Let's consider two solutions.
Base 32
For fun, let's consider using base-32 numbers. Yes, you can do that in JavaScript.
First pack four 7-bit values into one integer:
function pack(a1,a2,a3,a4){
return ((a1 << 8 | a2) << 8 | a3) << 8 | a4;
}
Now, convert to base 32.
function encode(n){
var str = "000000" + n.toString(32);
str = str.slice(0,6);
return str;
}
That should be not more than six digits. We make sure it's exactly six.

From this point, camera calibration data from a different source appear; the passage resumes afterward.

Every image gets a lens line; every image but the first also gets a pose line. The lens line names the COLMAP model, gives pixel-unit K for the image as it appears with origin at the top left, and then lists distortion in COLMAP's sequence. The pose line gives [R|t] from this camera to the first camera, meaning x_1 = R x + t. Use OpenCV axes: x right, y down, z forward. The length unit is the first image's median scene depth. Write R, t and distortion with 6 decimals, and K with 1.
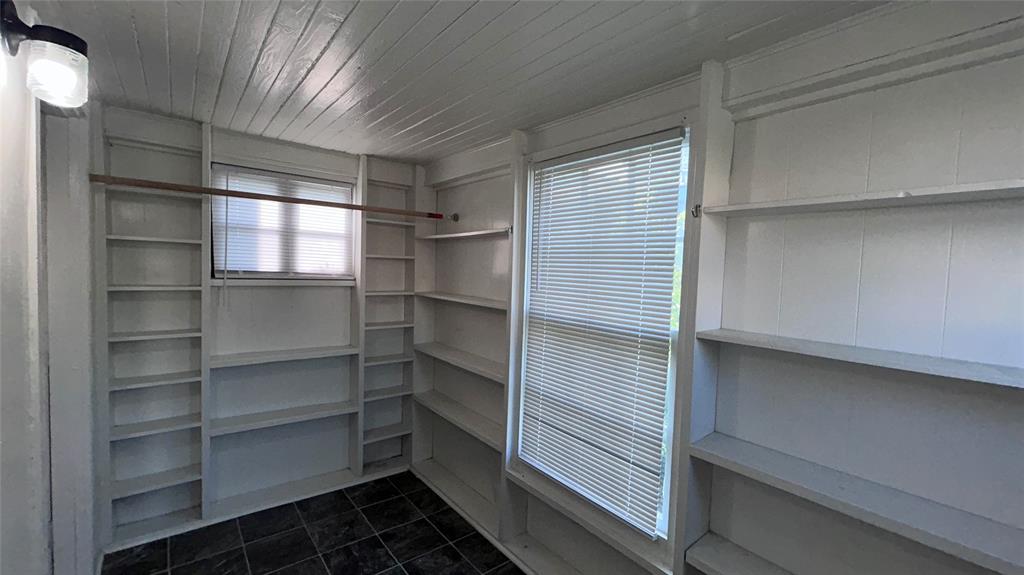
lens RADIAL K [[422.2, 0, 511.9], [0, 422.2, 286.3], [0, 0, 1]] dist [0.021163, -0.000052]
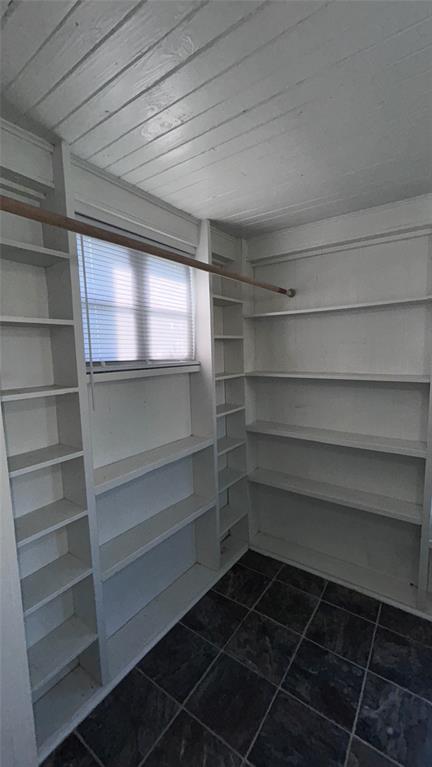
lens RADIAL K [[311.0, 0, 216.0], [0, 311.0, 383.5], [0, 0, 1]] dist [0.008745, 0.000015]
pose [[0.958325, -0.085632, 0.272544, -0.550460], [0.066667, 0.994712, 0.078120, -0.025521], [-0.277792, -0.056695, 0.958967, 0.375285]]
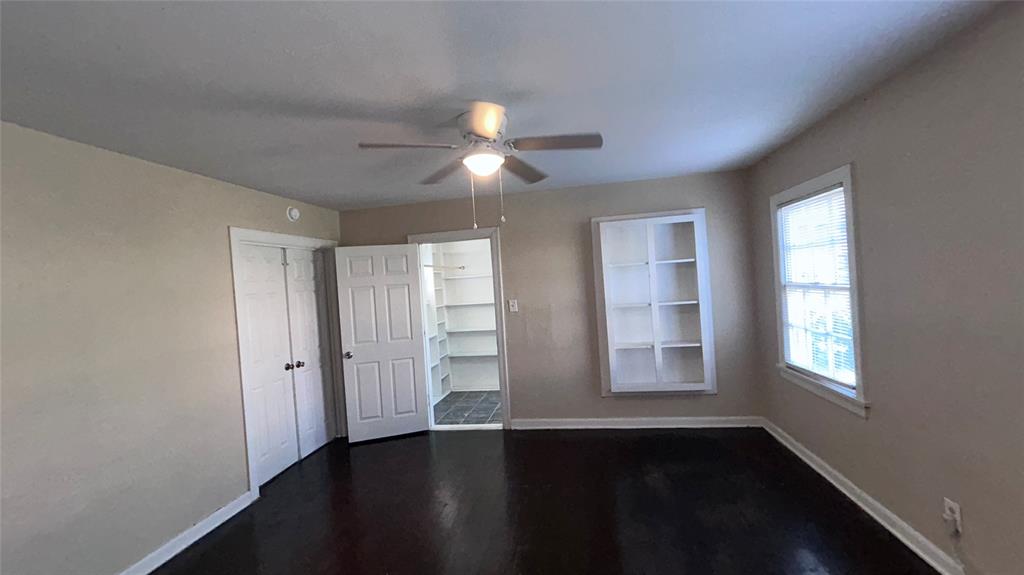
lens RADIAL K [[422.2, 0, 511.9], [0, 422.2, 286.3], [0, 0, 1]] dist [0.021163, -0.000052]
pose [[0.735493, -0.092897, 0.671134, -1.523260], [0.128810, 0.991662, -0.003899, -0.026199], [-0.665175, 0.089316, 0.741326, -0.842607]]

Going the other direction:
function decode(s){
return parseInt(s, 32);
}
function unpack(x){
var a1 = x & 0xff0000>>24, a2 = x & 0x00ff0000>>16, a3 = x & 0x0000ff00>>8, a4 = x & 0x000000ff;
return [a1, a2, a3, a4];
}
All that remains is to wrap the logic around this to handle the 6000 elements. To compress:
function compress(elts){
var str = '';
for(var i = 0; i < elts.length; i+=4){
str += encode(pack(elts[i], elts[i+1], elts[i+2], elts[i+3])
}
return str;
}
And to uncompress:
function uncompress(str){
var elts = [];
for(var i = 0; i < str.length; i+=6){
elts = elts.concat(unpack(decode(str.slice(i, i+6)));
}
return elts;
}
If you concatenate the results for all 6,000 elements, you'll have 1,500 packed numbers, which at six characters each will turn into about 9K. It's about 1.5 bytes per 7-bit value. It's by no means the information-theoretic maximum compression, but it's not that bad. To decode simply reverse the process:
Unicode
First we'll pack two 7-bit values into one integer:
function pack(a1,a2){
return (a1 << 8 | a2) << 8;
}
We'll do this for all 6,000 inputs, then use our friend String.fromCharCode
to turn all 3,000 values into a 3,000-character Unicode string:
function compress(elts){
var packeds = [];
for (var i = 0; i < elts.length; i+=2) {
packeds.push(pack(elts[i], elts[i+1]);
}
return String.fromCharCode.apply(0, packeds);
}
Coming back the other way, it's quite easy:
function uncompress(str) {
var elts = [], code;
for (var i = 0; i < str.length; i++) {
code=str.charCodeAt(i);
elts.push(code>>8, code & 0xff);
}
return elts;
}
This will take up two bytes per two 7-bit values, so about 33% more efficient than the base 32 approach.
If the above string is going to be written out into a script tag as a Javascript assignment such as var data="HUGE UNICODE STRING";
, then quotation marks in string will need to be escaped:
javascript_assignment = 'var data = "' + compress(elts).replace(/"/g,'\\"') + '";';
The above code is not meant to be production, and in particular does not handle edge cases where the the number of inputs is not a multiple of four or two.